United States Assistant Secretary of Defense for Health Affairs
- Acting April 1, 1997 – February 28, 1998
- President: Bill Clinton
- Preceded by: Stephen C. Joseph
- Succeeded by: Gary Christopherson (acting)
- Acting January 20, 1993 – March 23, 1994
- President: Bill Clinton
- Preceded by: Enrique Méndez Jr.
- Succeeded by: Stephen C. Joseph

Personal details
- Born: Edward Dana Martin Topeka, Kansas, U.S.
- Spouse: Kathi
- Education: University of Kansas
- Branch: U.S. Public Health Service Commissioned Corps;
- Service years: 1975–1998
- Rank: Rear admiral (upper half)

= Edward D. Martin =

American doctor

Edward Dana Martin is an American doctor who is the former Acting Assistant Secretary of Defense (Health Affairs). He was appointed to two terms, originally in 1993 and again in 1997. Martin served as the Secretary's principal advisor on matters related to the military health system, health.mil. The Military Health System's (MHS) mission is to provide optimal health services in support of the United States' military mission.

== Background ==
A native of Topeka, Kansas, Martin served as a hospital corpsman in the U.S. Navy for five years after completing high school. He graduated from the University of Kansas in 1966 and the University of Kansas School of Medicine in 1970. Martin completed his residency in pediatrics at the Montefiore Hospital and Medical Center in the Bronx in 1973.

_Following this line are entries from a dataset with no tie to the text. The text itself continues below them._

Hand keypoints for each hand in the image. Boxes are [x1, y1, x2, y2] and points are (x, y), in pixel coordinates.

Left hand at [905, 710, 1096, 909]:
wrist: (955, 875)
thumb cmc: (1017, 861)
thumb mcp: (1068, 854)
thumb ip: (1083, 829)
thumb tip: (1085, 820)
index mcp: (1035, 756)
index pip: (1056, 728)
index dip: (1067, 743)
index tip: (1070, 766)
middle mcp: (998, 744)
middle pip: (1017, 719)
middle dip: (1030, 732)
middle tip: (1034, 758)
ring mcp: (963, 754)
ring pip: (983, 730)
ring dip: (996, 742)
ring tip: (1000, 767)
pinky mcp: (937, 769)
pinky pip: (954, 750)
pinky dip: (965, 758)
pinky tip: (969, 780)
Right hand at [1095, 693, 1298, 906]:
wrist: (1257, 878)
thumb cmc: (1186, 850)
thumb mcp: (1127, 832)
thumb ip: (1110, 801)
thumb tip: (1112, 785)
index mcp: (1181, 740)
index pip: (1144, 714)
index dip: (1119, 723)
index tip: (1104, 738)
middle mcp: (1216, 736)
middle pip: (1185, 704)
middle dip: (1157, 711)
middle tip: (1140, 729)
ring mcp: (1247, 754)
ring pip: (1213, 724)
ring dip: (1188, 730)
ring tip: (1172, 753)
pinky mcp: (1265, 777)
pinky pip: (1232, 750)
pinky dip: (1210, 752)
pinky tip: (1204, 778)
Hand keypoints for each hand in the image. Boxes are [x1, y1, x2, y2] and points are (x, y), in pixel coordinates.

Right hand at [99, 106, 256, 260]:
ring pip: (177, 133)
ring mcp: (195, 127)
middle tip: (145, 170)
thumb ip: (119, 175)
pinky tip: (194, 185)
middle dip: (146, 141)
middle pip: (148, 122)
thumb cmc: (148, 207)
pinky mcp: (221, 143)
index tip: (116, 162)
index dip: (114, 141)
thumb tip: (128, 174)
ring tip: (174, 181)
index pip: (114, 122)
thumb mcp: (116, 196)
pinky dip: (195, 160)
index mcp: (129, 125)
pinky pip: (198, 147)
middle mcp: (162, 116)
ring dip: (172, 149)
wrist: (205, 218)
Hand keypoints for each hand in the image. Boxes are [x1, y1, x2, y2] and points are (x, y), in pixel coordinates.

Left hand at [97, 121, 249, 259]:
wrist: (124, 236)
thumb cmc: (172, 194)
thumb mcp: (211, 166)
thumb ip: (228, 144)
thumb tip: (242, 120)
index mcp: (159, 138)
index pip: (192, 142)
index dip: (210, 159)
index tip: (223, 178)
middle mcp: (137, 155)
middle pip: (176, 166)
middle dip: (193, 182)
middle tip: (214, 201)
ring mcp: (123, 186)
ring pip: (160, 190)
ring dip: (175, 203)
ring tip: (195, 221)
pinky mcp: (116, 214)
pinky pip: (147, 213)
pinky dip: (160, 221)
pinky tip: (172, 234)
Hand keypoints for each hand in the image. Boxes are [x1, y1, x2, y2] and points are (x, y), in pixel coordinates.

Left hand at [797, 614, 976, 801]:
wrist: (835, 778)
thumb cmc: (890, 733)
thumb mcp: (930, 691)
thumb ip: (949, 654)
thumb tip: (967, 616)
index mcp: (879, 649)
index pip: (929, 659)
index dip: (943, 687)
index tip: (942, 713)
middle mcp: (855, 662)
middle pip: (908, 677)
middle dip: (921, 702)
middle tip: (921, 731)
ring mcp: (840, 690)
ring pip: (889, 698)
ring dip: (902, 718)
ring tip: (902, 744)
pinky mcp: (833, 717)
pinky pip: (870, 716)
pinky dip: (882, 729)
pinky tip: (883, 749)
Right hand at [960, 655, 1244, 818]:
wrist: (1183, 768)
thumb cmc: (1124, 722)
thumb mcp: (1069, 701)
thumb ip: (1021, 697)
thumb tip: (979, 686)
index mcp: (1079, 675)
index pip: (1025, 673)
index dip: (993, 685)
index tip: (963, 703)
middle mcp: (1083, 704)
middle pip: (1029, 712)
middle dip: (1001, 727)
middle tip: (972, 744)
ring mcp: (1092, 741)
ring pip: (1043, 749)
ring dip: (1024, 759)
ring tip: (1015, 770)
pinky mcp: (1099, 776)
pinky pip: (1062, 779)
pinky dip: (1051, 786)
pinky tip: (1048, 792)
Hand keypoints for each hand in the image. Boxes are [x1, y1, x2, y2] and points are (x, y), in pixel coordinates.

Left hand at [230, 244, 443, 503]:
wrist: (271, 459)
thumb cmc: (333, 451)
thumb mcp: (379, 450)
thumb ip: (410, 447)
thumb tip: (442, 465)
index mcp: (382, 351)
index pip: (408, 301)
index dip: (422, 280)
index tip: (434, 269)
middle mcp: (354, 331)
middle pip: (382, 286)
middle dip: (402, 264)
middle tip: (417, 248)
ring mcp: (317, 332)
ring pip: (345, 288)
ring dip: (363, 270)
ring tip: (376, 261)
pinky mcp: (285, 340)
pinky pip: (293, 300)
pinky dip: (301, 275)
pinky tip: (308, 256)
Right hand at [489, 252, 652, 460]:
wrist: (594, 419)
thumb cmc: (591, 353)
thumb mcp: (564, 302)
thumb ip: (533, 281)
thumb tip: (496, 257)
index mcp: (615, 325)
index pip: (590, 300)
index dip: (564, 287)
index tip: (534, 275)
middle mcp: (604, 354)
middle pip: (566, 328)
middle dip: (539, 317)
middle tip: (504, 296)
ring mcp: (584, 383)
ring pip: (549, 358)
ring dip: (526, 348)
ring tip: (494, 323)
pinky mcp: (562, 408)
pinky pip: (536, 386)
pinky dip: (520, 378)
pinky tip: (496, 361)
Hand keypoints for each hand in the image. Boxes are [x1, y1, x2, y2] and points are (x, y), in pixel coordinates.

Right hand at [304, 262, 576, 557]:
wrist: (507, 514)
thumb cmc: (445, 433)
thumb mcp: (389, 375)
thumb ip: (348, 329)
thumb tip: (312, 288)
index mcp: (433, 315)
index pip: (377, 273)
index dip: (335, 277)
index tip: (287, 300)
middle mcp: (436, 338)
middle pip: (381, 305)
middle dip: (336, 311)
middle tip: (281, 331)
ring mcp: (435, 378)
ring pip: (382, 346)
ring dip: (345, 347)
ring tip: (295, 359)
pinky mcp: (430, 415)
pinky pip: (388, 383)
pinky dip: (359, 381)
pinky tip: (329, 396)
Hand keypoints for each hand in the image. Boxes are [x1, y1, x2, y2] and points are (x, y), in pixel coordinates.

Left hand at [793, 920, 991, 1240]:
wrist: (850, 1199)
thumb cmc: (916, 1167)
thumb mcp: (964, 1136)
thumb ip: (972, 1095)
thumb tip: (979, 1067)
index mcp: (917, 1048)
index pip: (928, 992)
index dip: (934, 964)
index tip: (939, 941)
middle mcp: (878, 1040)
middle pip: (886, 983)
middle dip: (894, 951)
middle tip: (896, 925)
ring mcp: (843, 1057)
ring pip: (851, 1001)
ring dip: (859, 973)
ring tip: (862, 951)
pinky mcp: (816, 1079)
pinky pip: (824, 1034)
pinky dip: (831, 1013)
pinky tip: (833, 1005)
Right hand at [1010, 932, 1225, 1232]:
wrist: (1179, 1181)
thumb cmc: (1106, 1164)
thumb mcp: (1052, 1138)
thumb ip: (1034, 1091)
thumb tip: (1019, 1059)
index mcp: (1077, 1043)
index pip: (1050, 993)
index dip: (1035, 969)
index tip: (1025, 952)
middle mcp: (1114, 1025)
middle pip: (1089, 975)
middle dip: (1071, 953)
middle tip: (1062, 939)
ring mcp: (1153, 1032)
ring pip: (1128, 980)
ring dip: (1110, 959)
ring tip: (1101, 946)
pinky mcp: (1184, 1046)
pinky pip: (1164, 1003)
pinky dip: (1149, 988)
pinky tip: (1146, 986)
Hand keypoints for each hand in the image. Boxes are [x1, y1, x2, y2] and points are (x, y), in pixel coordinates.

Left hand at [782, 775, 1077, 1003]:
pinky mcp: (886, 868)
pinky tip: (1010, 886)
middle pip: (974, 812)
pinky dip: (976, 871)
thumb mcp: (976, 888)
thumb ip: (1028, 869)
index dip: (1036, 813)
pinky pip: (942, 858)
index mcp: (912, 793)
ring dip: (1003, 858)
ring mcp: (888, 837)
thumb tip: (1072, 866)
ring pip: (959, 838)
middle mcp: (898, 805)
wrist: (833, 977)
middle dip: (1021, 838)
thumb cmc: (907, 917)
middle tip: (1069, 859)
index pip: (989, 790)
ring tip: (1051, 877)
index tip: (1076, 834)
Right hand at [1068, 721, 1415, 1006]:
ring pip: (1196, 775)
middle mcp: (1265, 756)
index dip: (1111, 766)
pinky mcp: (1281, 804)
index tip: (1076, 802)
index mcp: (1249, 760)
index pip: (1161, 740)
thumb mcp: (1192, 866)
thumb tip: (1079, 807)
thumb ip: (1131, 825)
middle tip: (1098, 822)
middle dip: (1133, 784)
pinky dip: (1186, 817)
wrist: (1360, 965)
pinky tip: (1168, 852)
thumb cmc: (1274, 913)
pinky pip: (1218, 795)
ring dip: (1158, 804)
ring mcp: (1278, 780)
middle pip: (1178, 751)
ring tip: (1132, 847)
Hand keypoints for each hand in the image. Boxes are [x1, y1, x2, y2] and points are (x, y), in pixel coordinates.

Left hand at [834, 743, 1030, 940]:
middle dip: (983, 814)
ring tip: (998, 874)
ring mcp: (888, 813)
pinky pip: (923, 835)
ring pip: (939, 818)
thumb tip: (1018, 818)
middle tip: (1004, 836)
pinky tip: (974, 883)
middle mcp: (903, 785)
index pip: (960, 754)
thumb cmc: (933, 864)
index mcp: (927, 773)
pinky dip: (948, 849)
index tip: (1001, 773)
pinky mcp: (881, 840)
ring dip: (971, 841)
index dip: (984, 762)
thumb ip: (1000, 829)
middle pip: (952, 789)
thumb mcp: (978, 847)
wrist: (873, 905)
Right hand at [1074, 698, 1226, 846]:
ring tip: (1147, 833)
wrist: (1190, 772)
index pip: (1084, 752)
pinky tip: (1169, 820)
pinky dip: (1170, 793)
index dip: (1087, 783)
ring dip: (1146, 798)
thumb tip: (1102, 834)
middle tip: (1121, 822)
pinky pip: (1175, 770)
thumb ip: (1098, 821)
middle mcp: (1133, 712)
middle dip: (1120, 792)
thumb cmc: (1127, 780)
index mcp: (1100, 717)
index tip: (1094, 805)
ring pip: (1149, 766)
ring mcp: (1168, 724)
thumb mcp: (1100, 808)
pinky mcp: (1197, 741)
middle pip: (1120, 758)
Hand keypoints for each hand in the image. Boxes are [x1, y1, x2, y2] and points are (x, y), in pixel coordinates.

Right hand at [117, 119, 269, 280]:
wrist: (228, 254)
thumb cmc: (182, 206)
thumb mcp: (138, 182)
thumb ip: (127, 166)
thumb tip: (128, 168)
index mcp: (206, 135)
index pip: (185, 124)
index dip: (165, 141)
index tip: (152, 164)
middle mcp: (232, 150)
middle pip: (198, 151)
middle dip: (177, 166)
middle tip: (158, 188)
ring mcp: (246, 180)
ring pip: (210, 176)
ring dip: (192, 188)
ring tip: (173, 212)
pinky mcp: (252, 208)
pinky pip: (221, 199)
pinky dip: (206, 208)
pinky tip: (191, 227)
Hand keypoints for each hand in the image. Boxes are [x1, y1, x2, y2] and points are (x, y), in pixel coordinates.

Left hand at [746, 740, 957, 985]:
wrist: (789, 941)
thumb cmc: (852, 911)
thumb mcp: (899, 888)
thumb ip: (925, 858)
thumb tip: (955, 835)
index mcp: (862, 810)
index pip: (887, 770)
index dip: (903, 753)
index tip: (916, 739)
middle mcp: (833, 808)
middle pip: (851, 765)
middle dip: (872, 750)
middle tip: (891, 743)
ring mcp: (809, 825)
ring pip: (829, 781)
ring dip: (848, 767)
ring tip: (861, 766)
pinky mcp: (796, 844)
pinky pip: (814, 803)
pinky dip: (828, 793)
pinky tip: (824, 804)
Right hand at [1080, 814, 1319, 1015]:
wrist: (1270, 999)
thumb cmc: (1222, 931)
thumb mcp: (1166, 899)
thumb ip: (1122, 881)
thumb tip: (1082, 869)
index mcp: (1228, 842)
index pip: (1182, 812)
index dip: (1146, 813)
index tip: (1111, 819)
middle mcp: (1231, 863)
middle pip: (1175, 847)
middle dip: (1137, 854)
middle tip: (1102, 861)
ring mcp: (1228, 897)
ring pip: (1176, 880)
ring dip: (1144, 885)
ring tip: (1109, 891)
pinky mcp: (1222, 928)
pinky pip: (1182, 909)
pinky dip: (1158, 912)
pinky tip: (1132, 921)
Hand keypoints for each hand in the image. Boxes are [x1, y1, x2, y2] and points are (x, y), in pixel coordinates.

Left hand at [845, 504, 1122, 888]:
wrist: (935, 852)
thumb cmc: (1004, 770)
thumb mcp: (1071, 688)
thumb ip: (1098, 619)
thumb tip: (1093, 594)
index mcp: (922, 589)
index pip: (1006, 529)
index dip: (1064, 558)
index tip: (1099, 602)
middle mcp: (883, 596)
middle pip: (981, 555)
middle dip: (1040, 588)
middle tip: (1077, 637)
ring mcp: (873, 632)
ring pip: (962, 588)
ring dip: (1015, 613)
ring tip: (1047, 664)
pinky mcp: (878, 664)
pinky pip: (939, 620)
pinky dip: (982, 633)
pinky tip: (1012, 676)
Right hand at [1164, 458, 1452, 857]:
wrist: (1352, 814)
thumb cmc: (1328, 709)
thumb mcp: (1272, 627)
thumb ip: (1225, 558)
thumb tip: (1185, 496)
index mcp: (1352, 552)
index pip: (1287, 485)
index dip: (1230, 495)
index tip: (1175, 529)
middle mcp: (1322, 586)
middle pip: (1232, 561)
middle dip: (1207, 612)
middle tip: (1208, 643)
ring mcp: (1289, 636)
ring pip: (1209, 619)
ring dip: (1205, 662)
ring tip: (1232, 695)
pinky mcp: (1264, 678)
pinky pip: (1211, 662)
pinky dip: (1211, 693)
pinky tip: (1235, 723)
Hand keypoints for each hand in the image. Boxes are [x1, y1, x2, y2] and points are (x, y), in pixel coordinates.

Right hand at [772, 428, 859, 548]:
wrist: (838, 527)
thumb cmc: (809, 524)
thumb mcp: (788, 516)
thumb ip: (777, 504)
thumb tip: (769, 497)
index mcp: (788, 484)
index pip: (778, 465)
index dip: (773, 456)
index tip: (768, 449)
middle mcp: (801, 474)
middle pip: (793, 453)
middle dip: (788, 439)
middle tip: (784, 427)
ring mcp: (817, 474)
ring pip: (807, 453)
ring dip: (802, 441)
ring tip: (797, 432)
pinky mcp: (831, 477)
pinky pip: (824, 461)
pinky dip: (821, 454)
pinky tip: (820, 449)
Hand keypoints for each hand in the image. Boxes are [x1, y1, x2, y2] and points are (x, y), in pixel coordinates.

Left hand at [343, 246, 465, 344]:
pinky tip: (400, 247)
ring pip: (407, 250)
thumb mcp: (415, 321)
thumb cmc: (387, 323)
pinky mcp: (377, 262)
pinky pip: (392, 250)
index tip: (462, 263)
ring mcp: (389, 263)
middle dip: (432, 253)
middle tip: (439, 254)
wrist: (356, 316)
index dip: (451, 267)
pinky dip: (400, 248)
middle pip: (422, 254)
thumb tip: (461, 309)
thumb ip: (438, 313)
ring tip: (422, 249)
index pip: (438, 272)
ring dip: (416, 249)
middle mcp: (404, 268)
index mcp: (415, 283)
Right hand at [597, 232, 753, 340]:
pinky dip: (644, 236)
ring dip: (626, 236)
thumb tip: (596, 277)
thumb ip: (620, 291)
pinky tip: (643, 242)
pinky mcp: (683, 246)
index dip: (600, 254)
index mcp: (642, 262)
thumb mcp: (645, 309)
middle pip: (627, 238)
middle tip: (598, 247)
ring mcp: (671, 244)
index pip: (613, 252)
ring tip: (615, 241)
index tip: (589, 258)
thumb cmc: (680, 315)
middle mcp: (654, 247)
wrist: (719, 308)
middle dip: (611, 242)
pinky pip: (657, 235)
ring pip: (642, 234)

Martin arrived at the Pentagon in 1989 after 15 years of executive leadership positions with the Public Health Service. He served as Chief of Staff for C. Everett Koop, M.D., Surgeon General; Director, Bureau of Health Care Delivery and Assistance; Acting Deputy Administrator, Health Resources and Services Administration; and Director, Bureau of Community Health Services. Martin was commissioned in the Public Health Service in May 1975 and held the rank of Rear Admiral upon his retirement in April 1998.

After his retirement, Martin joined Science Applications International Corporation as a Senior Vice-President and Chief Medical Officer. He is currently the co-founder and chairman of Martin, Blanck & Associates, a company which he founded along with former Army Surgeon General Ronald R. Blanck.

==Personal life==
Martin's previous marriages ended in divorce. Martin and his current wife, Kathi, have two sons.